Кнн с использованием функции перекрестной проверки - PullRequest
0 голосов
/ 28 мая 2019

Мне нужно запустить код R, чтобы найти number of folder = 1 для k=(c(1:12)), но были показаны следующие предупреждения:

> warnings()
Mensagens de aviso:
1: model fit failed for Fold1.Rep1: k= 1 Error in x[1, 1] : subscript out of bounds

2: model fit failed for Fold1.Rep1: k= 2 Error in x[1, 1] : subscript out of bounds

3: model fit failed for Fold1.Rep1: k= 3 Error in x[1, 1] : subscript out of bounds

. . .

12: model fit failed for Fold1.Rep1: k=12 Error in x[1, 1] : subscript out of bounds

13: In nominalTrainWorkflow(x = x, y = y, wts = weights, info = trainInfo,  ... :
  There were missing values in resampled performance measures.

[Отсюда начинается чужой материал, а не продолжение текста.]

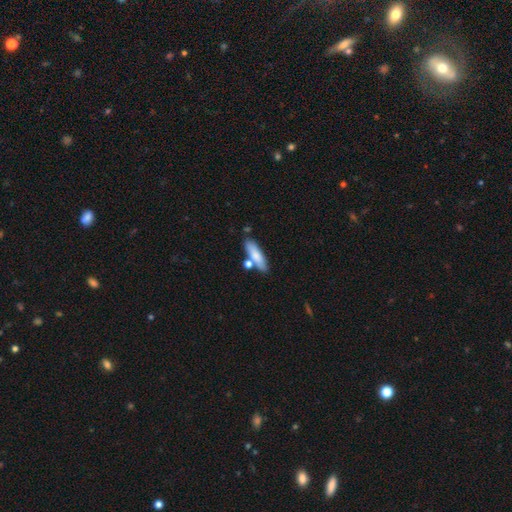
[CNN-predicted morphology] A smooth galaxy with no disk features (78%) that is cigar-shaped (58%). Merging: none (69%).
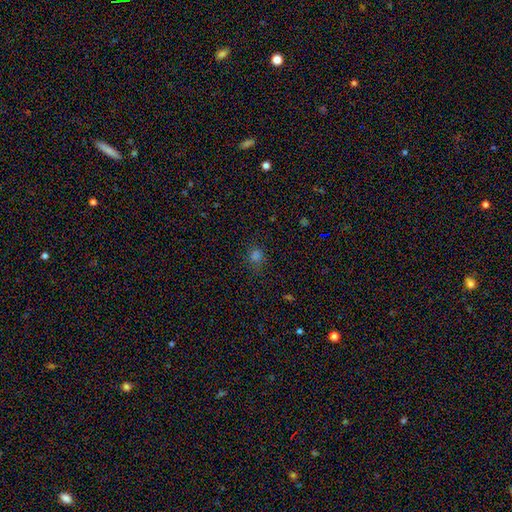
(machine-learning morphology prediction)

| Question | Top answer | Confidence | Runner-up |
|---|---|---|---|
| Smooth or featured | smooth | 66% | star or artifact (29%) |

Это код R, использующий пакет caret.

biopsy_final = na.omit(biopsy[,-c(1)]) # ID & NA excluded  

ctrl <- trainControl(method="repeatedcv", number=1, repeats=1)
nn_grid <- expand.grid(k=c(1:12))
nn_grid

best_knn <- train(class~., data=biopsy_,
              method="knn",
              trControl=ctrl, 
              preProcess = c("center", "scale"),  # standardize
              tuneGrid=nn_grid)
print(best_knn)

1 Ответ

0 голосов
/ 28 мая 2019

Попробуйте это.

grid <- expand.grid(k = 1:12)

{
  set.seed(1)

  index <- caret::createDataPartition(biopsy_$class, p = 0.75, list = FALSE) # partiotion test-train

  train <- biopsy_[index, ]
  test  <- biopsy_[-index, ]

  ctrl <- caret::trainControl(method  = "repeatedcv", 
                              number  = 10, # see this
                              repeats = 10   # see this
                              )  

  model <- caret::train(class~., 
                        data = train, 
                        method = "knn",
                        trControl = ctrl,
                        preProcess = c("center","scale"),
                        tuneGrid = grid)
}

# plot(model)
# model$bestTune # best k

# library(dplyr)
# predictions <- model %>% predict(test)
# RMSE(predictions, test$class)
...